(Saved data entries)
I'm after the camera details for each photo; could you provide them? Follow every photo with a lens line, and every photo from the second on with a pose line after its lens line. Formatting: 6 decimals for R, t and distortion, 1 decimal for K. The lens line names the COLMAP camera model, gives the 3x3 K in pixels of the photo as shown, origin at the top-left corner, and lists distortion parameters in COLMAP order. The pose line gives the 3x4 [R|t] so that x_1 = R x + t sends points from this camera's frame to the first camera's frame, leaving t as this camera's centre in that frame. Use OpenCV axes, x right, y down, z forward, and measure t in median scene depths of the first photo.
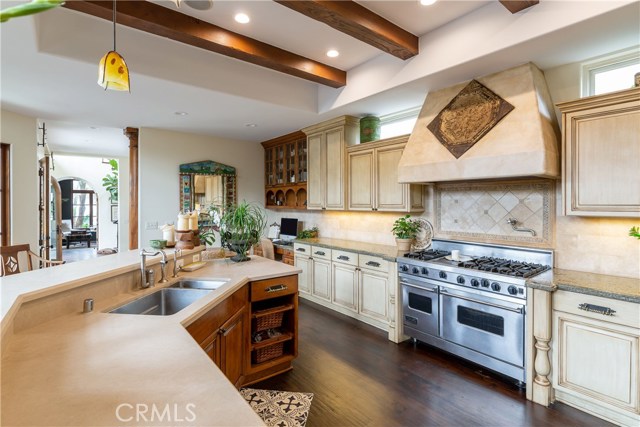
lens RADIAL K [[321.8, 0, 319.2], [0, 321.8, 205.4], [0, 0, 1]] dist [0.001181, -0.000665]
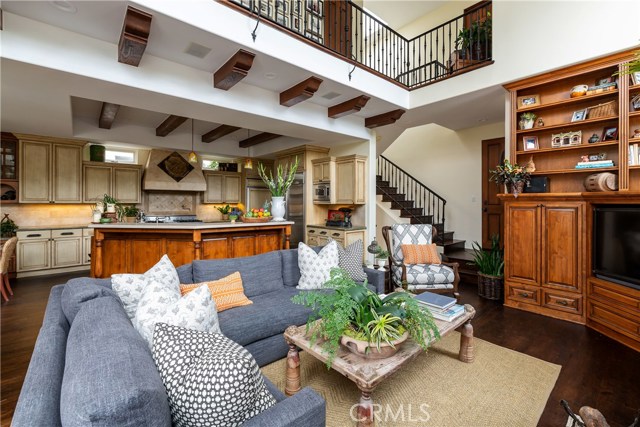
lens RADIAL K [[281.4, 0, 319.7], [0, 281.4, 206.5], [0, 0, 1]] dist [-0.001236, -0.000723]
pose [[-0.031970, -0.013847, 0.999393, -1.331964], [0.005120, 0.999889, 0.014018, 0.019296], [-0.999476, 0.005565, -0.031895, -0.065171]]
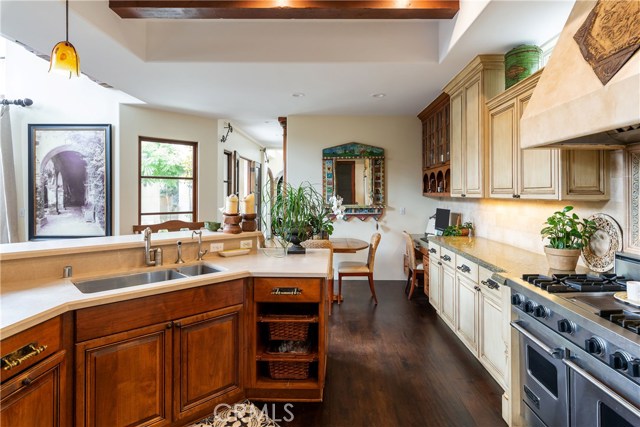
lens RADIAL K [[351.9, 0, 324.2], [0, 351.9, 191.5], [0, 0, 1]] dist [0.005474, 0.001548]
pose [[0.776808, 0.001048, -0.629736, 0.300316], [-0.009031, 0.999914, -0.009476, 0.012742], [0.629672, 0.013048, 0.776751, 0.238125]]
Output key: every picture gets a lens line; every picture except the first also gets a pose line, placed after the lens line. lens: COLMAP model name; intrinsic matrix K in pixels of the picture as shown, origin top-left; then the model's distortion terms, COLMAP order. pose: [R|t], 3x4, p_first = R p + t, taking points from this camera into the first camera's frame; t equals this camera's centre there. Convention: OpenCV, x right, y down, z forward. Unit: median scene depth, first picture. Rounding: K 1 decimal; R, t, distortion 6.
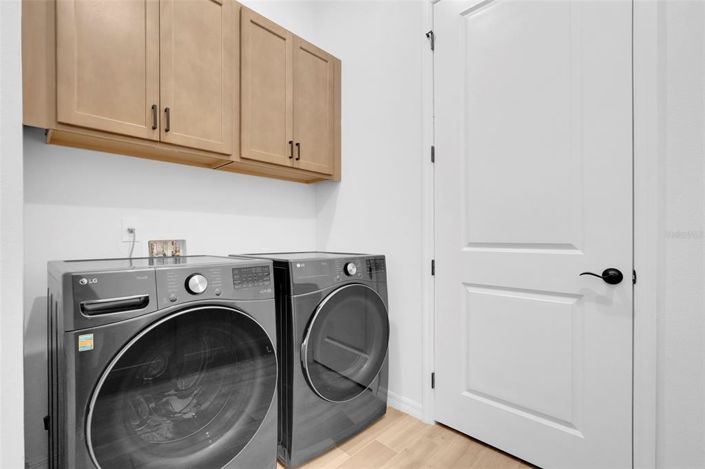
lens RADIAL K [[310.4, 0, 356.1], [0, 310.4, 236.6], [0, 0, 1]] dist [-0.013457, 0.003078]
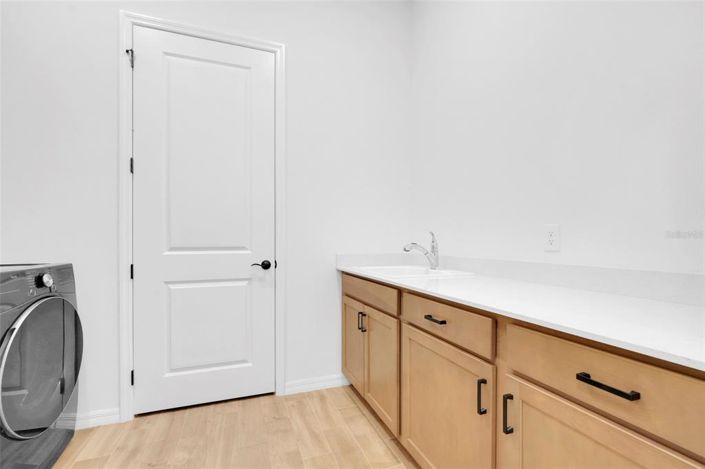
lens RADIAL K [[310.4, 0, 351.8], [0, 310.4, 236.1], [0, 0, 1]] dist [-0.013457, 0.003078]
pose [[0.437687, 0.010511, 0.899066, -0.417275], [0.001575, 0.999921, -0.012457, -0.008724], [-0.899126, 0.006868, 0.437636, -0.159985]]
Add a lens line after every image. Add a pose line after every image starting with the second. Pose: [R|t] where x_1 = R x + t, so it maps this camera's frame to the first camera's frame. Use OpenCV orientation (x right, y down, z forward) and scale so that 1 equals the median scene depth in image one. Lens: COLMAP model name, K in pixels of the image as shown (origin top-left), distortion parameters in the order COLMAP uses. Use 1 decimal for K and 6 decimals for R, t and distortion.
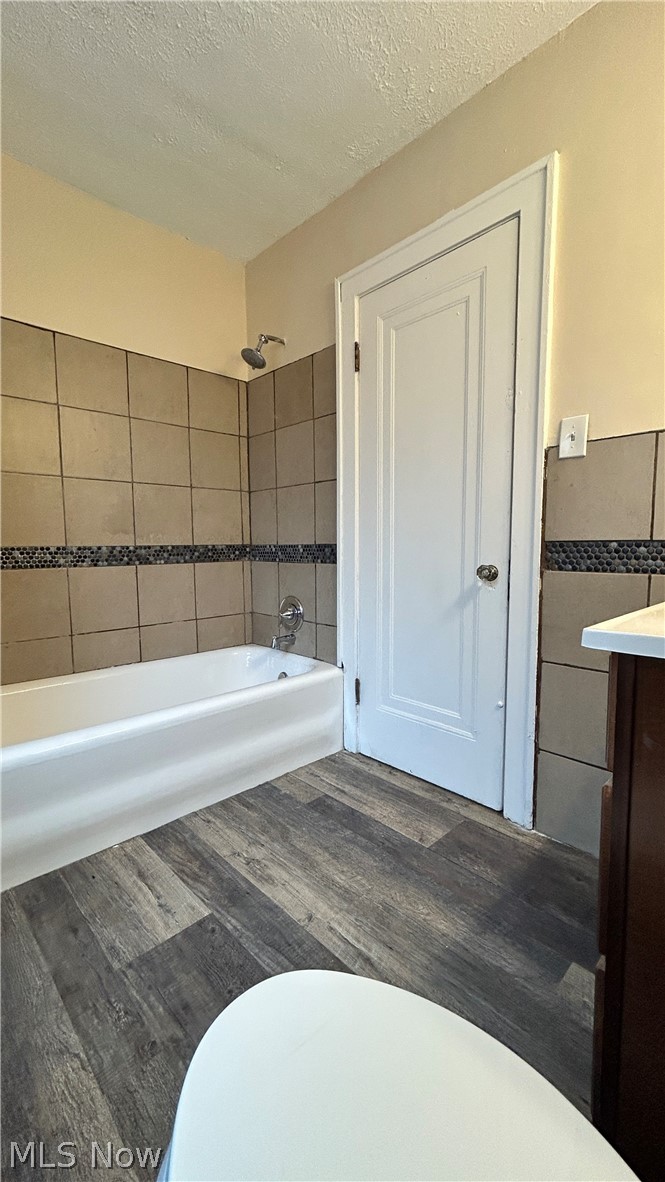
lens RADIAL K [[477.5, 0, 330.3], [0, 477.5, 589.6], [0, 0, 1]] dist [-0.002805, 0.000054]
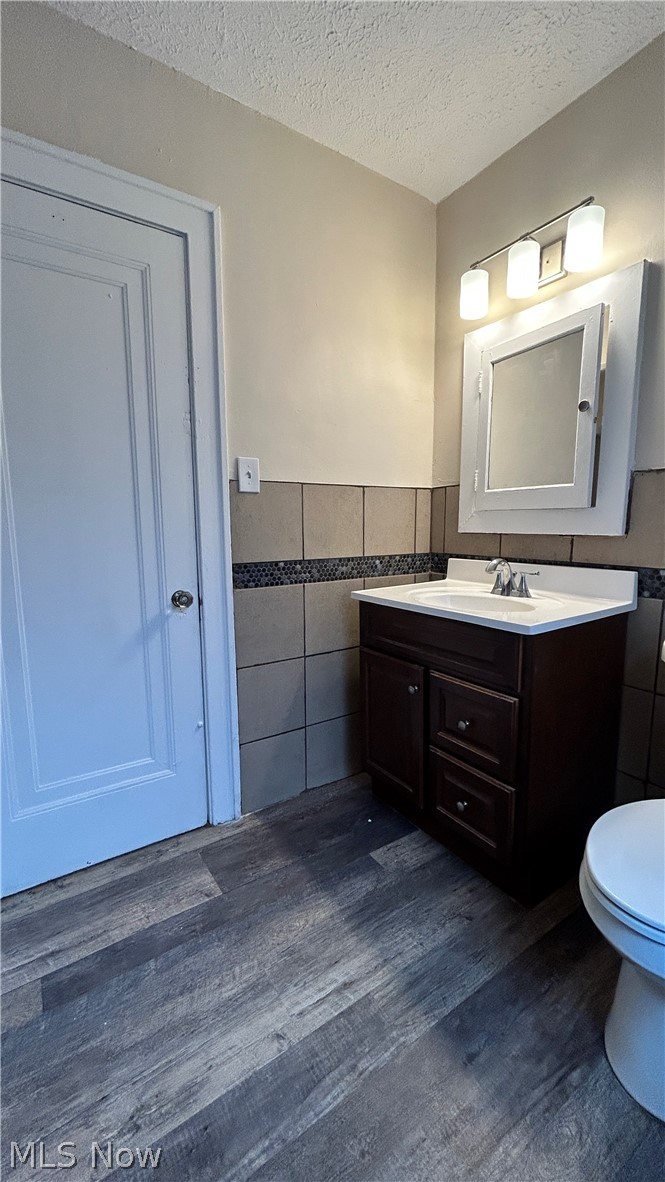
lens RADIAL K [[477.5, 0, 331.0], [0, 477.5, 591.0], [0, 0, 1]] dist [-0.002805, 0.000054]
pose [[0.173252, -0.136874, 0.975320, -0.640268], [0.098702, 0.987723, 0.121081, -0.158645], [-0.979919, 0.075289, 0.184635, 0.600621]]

__Activity__: Can you copy every line of the items above word for word, leaving out the pictures?

__Answer to this task__:
I'm after the camera details for each photo; could you provide them? Follow every photo with a lens line, and every photo from the second on with a pose line after its lens line. Formatting: 6 decimals for R, t and distortion, 1 decimal for K. The lens line names the COLMAP camera model, gives the 3x3 K in pixels of the photo as shown, origin at the top-left corner, and lists distortion parameters in COLMAP order. The pose line gives the 3x4 [R|t] so that x_1 = R x + t sends points from this camera's frame to the first camera's frame, leaving t as this camera's centre in that frame. Use OpenCV axes, x right, y down, z forward, and measure t in median scene depths of the first photo.
lens RADIAL K [[321.8, 0, 319.2], [0, 321.8, 205.4], [0, 0, 1]] dist [0.001181, -0.000665]
lens RADIAL K [[281.4, 0, 319.7], [0, 281.4, 206.5], [0, 0, 1]] dist [-0.001236, -0.000723]
pose [[-0.031970, -0.013847, 0.999393, -1.331964], [0.005120, 0.999889, 0.014018, 0.019296], [-0.999476, 0.005565, -0.031895, -0.065171]]
lens RADIAL K [[351.9, 0, 324.2], [0, 351.9, 191.5], [0, 0, 1]] dist [0.005474, 0.001548]
pose [[0.776808, 0.001048, -0.629736, 0.300316], [-0.009031, 0.999914, -0.009476, 0.012742], [0.629672, 0.013048, 0.776751, 0.238125]]
Output key: every picture gets a lens line; every picture except the first also gets a pose line, placed after the lens line. lens: COLMAP model name; intrinsic matrix K in pixels of the picture as shown, origin top-left; then the model's distortion terms, COLMAP order. pose: [R|t], 3x4, p_first = R p + t, taking points from this camera into the first camera's frame; t equals this camera's centre there. Convention: OpenCV, x right, y down, z forward. Unit: median scene depth, first picture. Rounding: K 1 decimal; R, t, distortion 6.
lens RADIAL K [[310.4, 0, 356.1], [0, 310.4, 236.6], [0, 0, 1]] dist [-0.013457, 0.003078]
lens RADIAL K [[310.4, 0, 351.8], [0, 310.4, 236.1], [0, 0, 1]] dist [-0.013457, 0.003078]
pose [[0.437687, 0.010511, 0.899066, -0.417275], [0.001575, 0.999921, -0.012457, -0.008724], [-0.899126, 0.006868, 0.437636, -0.159985]]
Add a lens line after every image. Add a pose line after every image starting with the second. Pose: [R|t] where x_1 = R x + t, so it maps this camera's frame to the first camera's frame. Use OpenCV orientation (x right, y down, z forward) and scale so that 1 equals the median scene depth in image one. Lens: COLMAP model name, K in pixels of the image as shown (origin top-left), distortion parameters in the order COLMAP uses. Use 1 decimal for K and 6 decimals for R, t and distortion.
lens RADIAL K [[477.5, 0, 330.3], [0, 477.5, 589.6], [0, 0, 1]] dist [-0.002805, 0.000054]
lens RADIAL K [[477.5, 0, 331.0], [0, 477.5, 591.0], [0, 0, 1]] dist [-0.002805, 0.000054]
pose [[0.173252, -0.136874, 0.975320, -0.640268], [0.098702, 0.987723, 0.121081, -0.158645], [-0.979919, 0.075289, 0.184635, 0.600621]]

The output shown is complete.